While I believe a 4DWW can help all kinds of businesses, as a non-profit organization, we depend far less on financial compensation to motivate and support our team. Instead, a passion for our mission is what attracts and keeps people here. But unfortunately, all that passion can be detrimental to a person’s work/life balance, and the non-profit world is replete with the casualties of people who are burned out and “running on empty” as they try to do too much with too little. That’s why it’s critical that Ecotrust Canada does what it can do to help our people maintain balance in their working lives.

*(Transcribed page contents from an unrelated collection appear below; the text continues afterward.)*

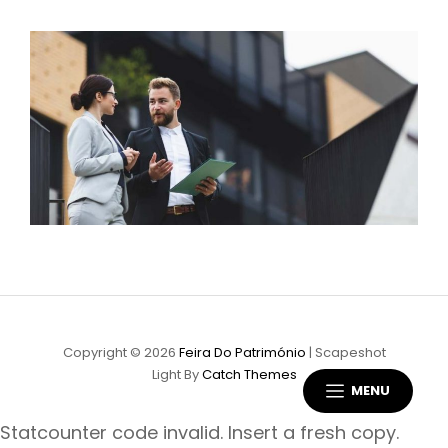
Copyright © 2026
Feira Do Património
|
Scapeshot
Light By
Catch Themes
MENU
Statcounter code invalid. Insert a fresh copy.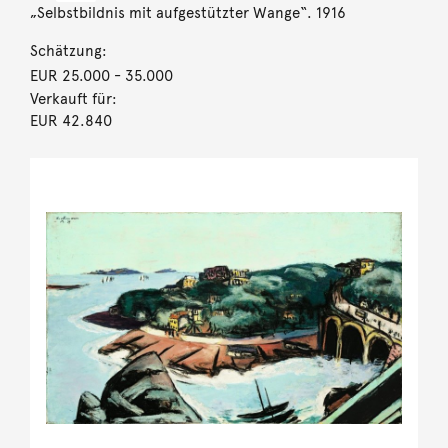
„Selbstbildnis mit aufgestützter Wange“. 1916
Schätzung:
EUR 25.000
- 35.000
Verkauft für:
EUR 42.840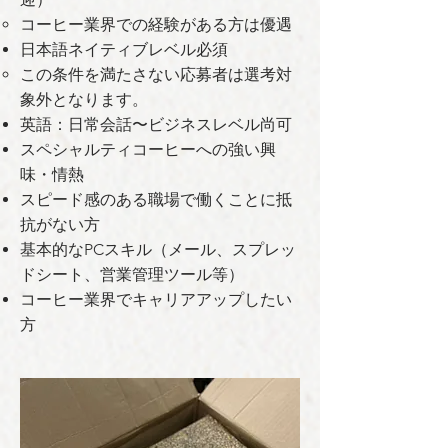
コーヒー業界での経験がある方は優遇
日本語ネイティブレベル必須
この条件を満たさない応募者は選考対
象外となります。
英語：日常会話〜ビジネスレベル尚可
スペシャルティコーヒーへの強い興
味・情熱
スピード感のある職場で働くことに抵
抗がない方
基本的なPCスキル（メール、スプレッ
ドシート、営業管理ツール等）
コーヒー業界でキャリアアップしたい
方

There is a wide variety of ways that the 4DWW can be implemented. We have chosen to shift to a 32-hour week from Monday to Thursday — with no change in compensation. This was not an exercise in having people work less for less pay. While the change, in theory, increases the cost of our work, we are confident that the additional expense will be more than offset by factors such as the increased effectiveness of our team, reduced sick leave, and lower job turnover.

We also take satisfaction in knowing that this shift lives up to Ecotrust Canada’s values and mission, and the spirit with which we embrace economic innovation that can make people’s lives better and more whole. It’s what we aspire to for our community partners, and it’s what we aspire to for ourselves.